**Work instruction A**.
Return the entries word for word, from the line with "Rank the series" up to and including the line with "Reading left to right, transcribe", and leave out the pictures.

Rightmove has just released its latest Rental Trends Tracker. The report is one of the clearest early indicators of where the lettings market may be heading, and is based on actual asking rents from over 400,000 properties advertised on Rightmove between 1st January and 31st March 2026, rather than a survey of opinion.
At the start of this year, rents outside London have stood still for the first time since 2017, which is very unusual. In fact, they dropped by 0.8% in Wales. Normally, the final quarter of the year is a little softer – largely because of reduced demand around Christmas (who wants to move at that time of the year?) – and then demand picks up again in the new year (“new year, new me”, etc), which tends to push asking rents upwards. This year, that usual bounce has not materialised.
Rightmove does note that average advertised rents outside London are still 1.6% higher than the same point last year (0.4% in Wales), but that is the lowest annual increase since 2018.

**Extracted data**.

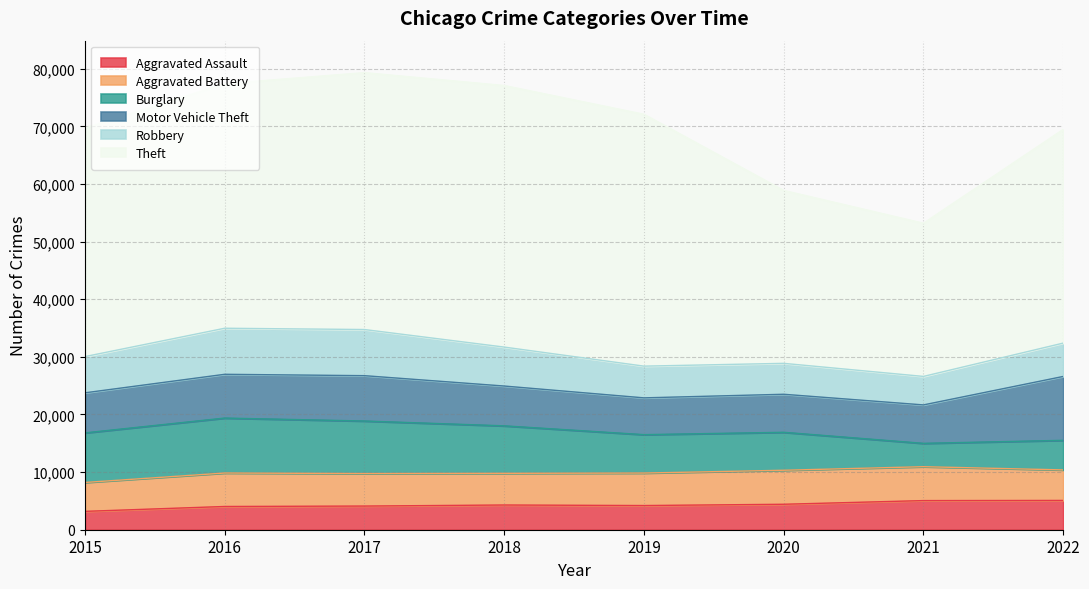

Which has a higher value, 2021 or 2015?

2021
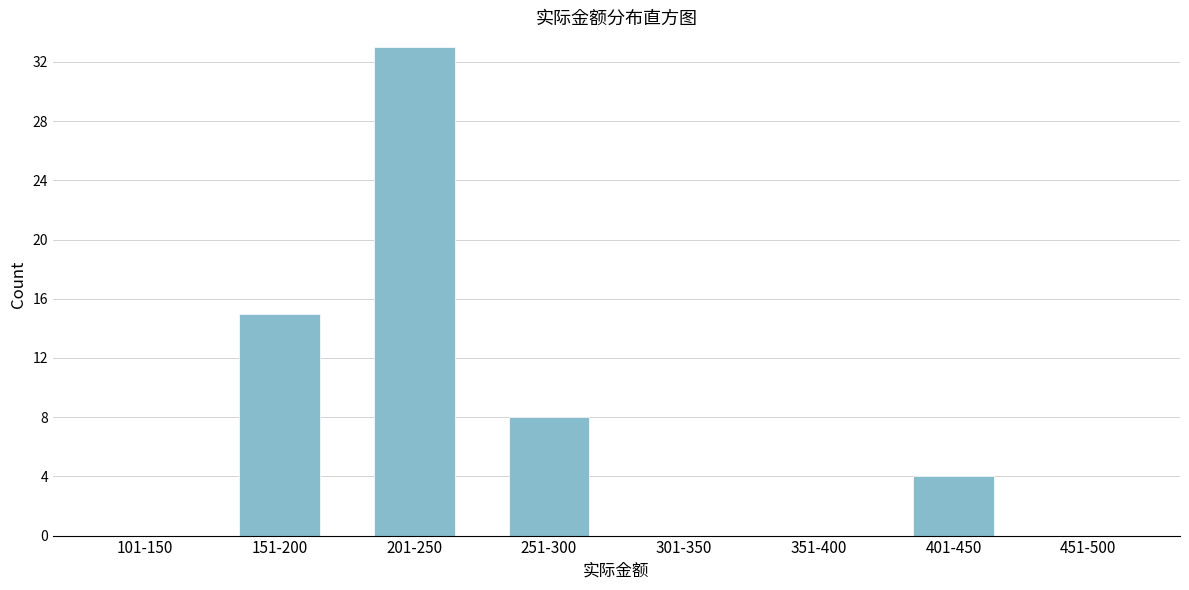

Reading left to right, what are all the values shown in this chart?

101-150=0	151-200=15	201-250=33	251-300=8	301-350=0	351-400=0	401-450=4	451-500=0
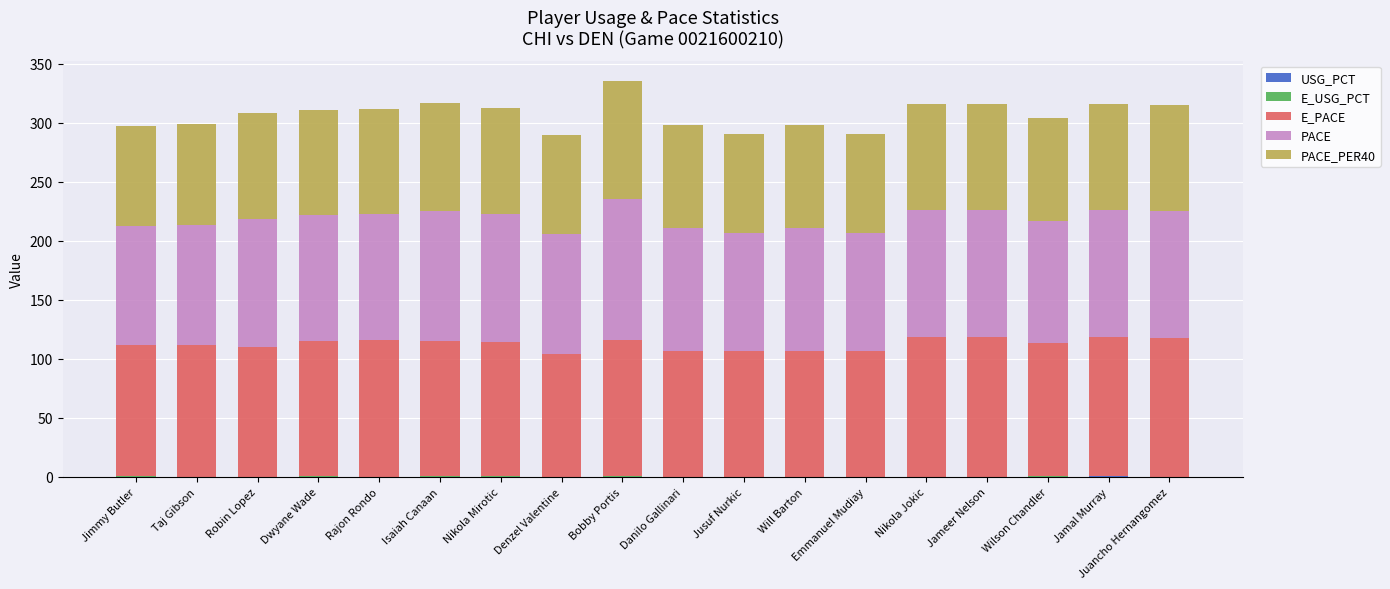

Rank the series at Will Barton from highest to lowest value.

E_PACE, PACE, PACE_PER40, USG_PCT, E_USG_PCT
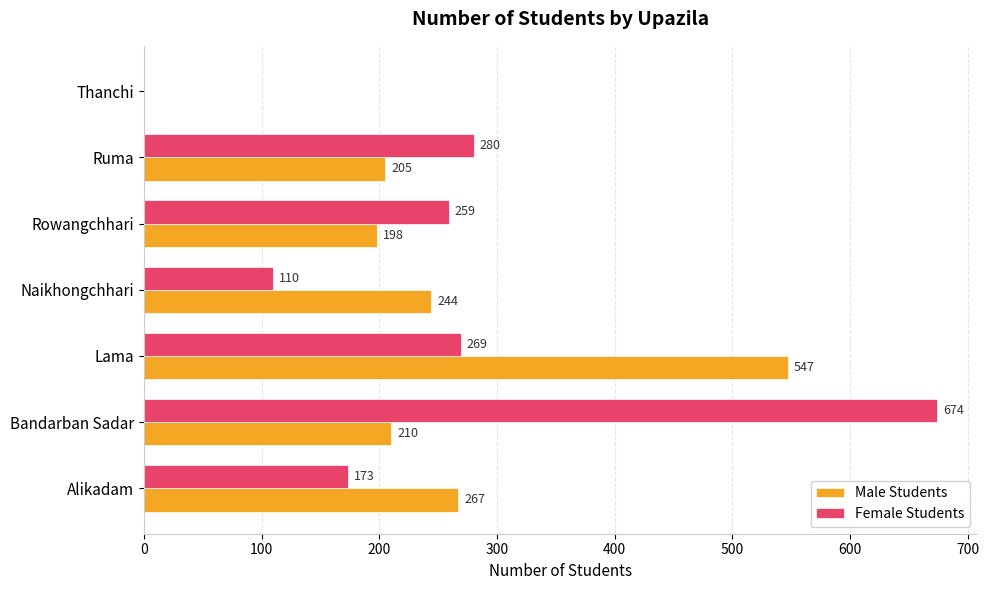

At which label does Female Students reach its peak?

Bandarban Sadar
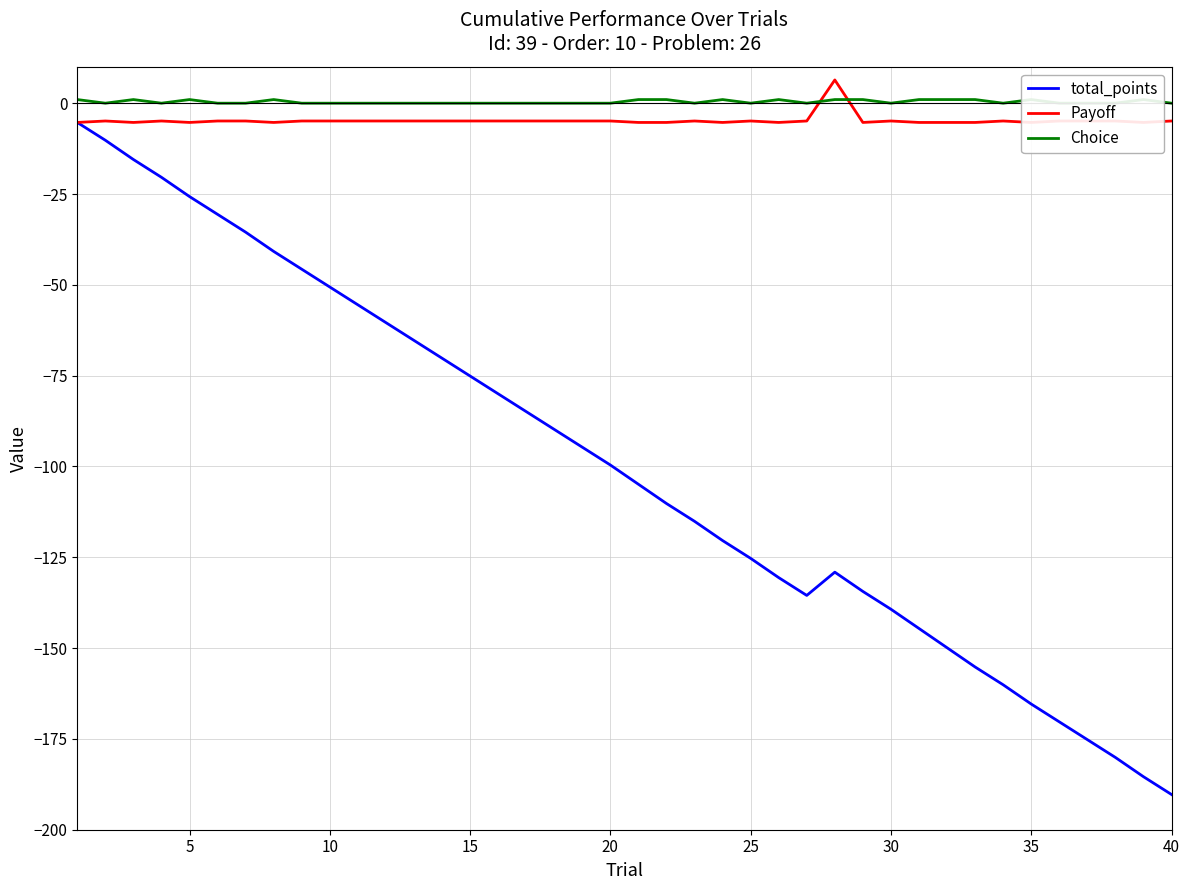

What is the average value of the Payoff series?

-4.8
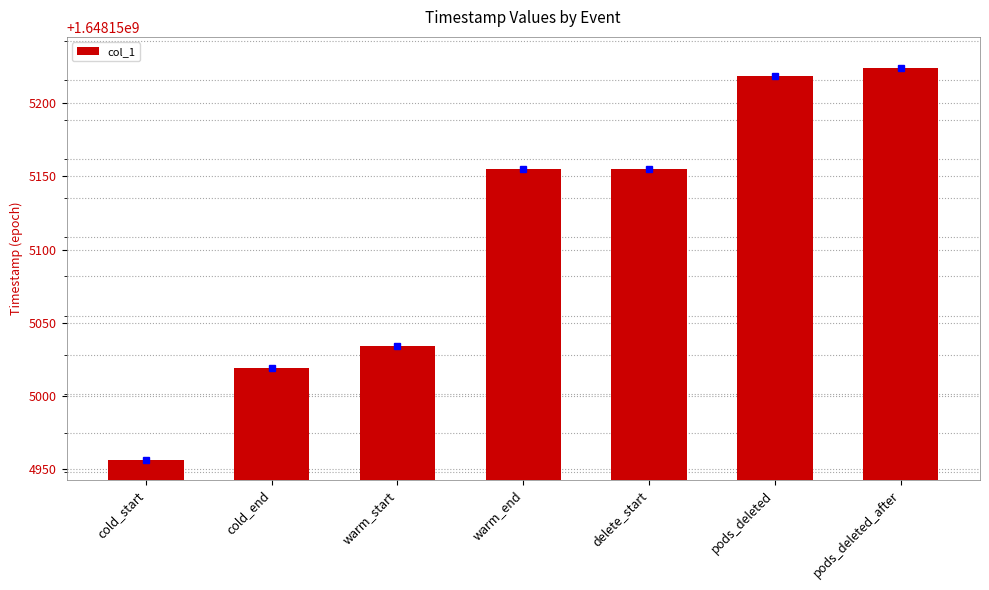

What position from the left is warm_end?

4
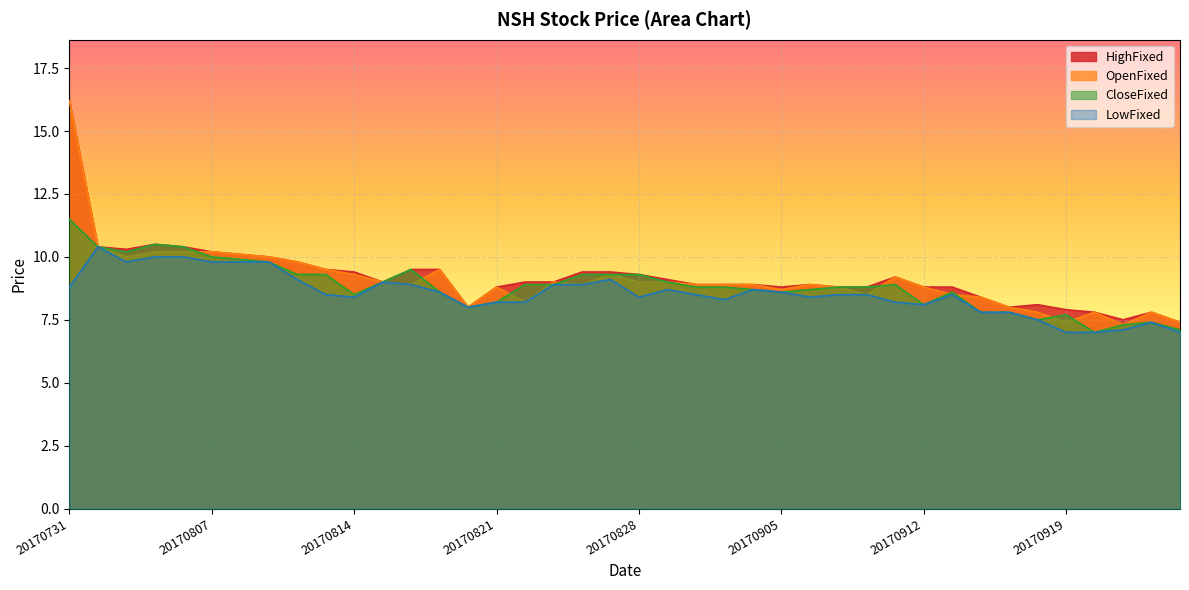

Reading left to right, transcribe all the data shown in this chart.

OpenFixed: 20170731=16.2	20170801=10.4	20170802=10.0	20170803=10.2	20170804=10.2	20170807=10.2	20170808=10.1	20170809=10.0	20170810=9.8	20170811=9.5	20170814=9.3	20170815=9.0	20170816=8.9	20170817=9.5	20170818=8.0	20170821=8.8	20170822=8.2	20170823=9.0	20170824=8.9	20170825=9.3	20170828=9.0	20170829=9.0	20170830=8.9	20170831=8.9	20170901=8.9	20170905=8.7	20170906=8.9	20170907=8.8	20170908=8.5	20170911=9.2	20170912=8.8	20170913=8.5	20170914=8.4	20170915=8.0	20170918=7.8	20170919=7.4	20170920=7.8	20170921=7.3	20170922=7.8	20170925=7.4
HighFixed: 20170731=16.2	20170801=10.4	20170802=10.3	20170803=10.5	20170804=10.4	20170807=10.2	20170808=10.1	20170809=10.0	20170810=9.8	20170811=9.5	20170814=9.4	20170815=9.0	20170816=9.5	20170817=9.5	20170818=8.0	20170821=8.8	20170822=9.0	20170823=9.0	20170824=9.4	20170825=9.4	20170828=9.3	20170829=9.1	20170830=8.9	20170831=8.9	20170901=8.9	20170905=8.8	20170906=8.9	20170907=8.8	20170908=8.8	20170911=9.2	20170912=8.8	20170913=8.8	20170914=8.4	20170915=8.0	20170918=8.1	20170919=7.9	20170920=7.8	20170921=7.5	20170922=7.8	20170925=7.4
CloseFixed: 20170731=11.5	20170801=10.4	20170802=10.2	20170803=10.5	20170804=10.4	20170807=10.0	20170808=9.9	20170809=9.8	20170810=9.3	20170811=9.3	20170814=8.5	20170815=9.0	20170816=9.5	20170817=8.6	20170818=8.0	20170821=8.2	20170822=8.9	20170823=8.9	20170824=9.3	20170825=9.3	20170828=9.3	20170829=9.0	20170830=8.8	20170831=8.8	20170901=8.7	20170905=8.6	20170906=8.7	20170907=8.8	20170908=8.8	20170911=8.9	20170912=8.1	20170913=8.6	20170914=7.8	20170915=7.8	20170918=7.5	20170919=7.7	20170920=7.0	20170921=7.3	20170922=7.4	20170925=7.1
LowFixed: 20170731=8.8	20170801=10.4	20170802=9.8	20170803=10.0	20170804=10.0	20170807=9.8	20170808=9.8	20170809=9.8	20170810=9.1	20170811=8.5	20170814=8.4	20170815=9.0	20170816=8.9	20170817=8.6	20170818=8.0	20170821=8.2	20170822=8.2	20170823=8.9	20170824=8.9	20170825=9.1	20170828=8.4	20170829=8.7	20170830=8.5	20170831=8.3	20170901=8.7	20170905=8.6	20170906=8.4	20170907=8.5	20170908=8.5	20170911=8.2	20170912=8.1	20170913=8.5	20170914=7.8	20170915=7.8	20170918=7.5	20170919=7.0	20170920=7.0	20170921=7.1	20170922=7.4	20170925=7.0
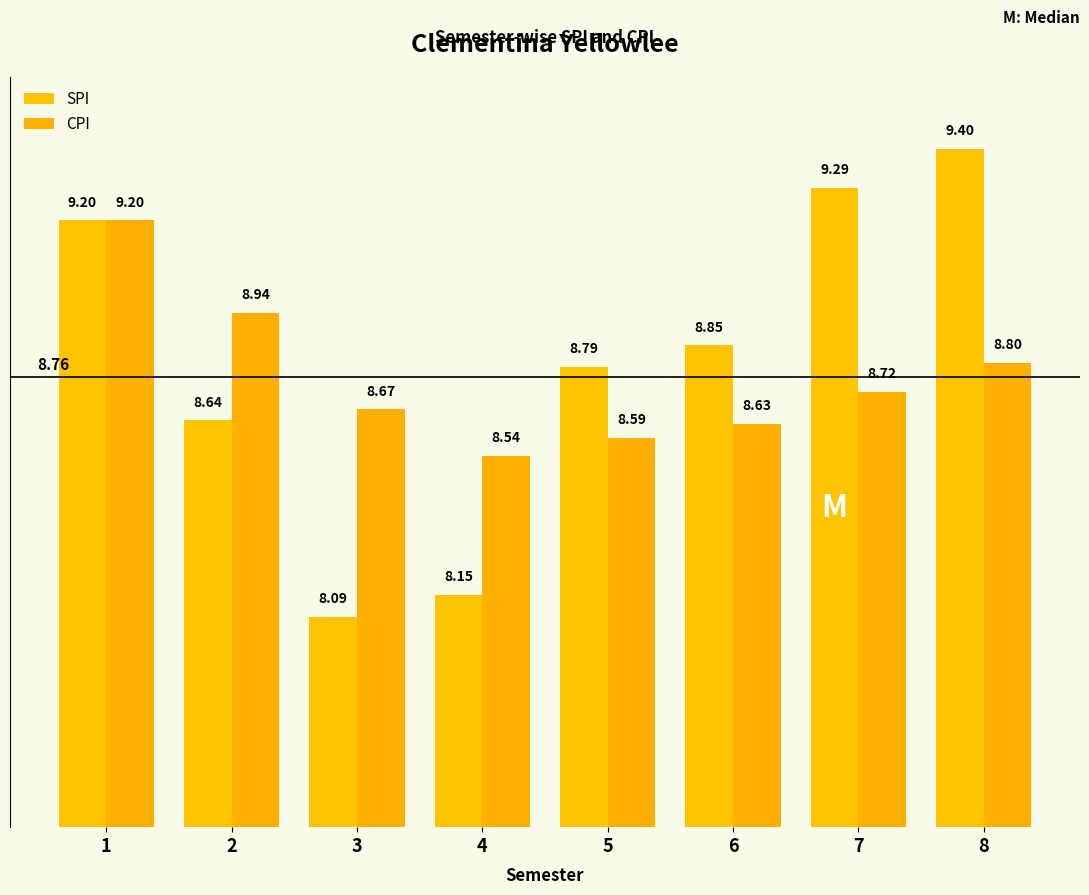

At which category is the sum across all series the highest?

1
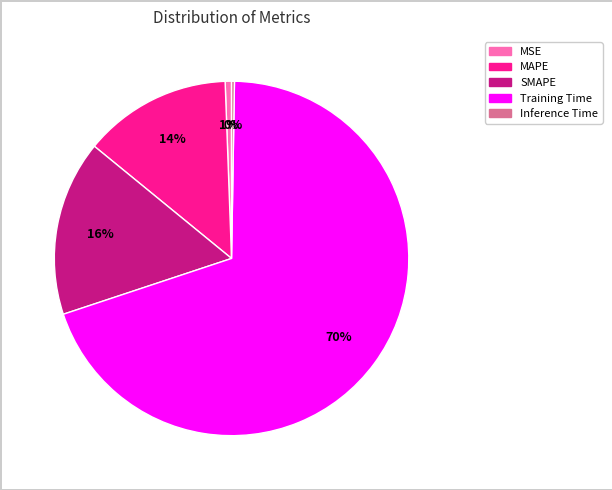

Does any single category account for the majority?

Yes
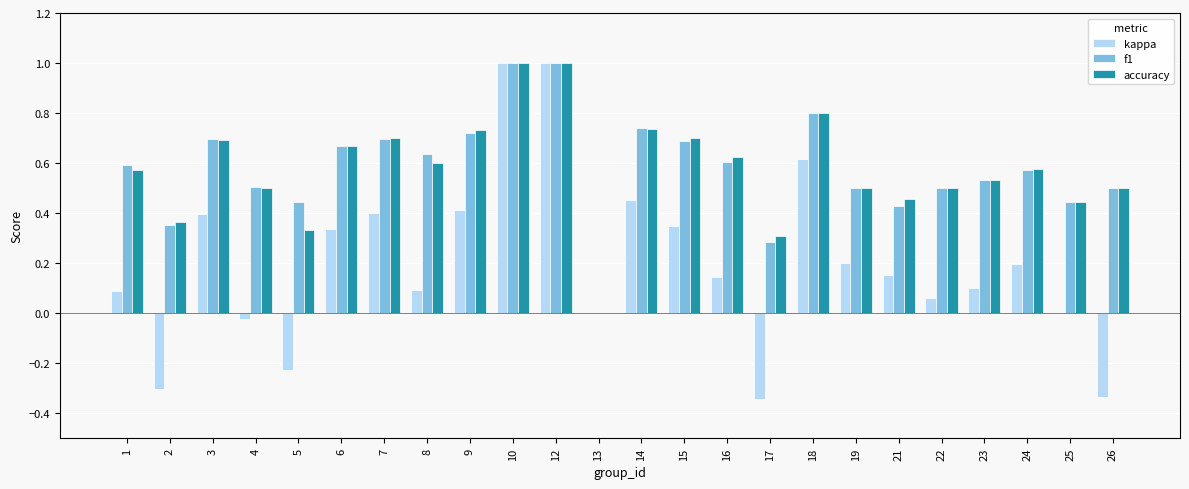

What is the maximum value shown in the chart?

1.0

**Work instruction B**.
According to the Rightmove rental report, by what percentage did rents drop in Wales at the start of this year?

**Reply A**.
Rank the series at Will Barton from highest to lowest value.

E_PACE, PACE, PACE_PER40, USG_PCT, E_USG_PCT

At which label does Female Students reach its peak?

Bandarban Sadar

What is the average value of the Payoff series?

-4.8

What position from the left is warm_end?

4

Reading left to right, transcribe all the data shown in this chart.

**Reply B**.
0.8%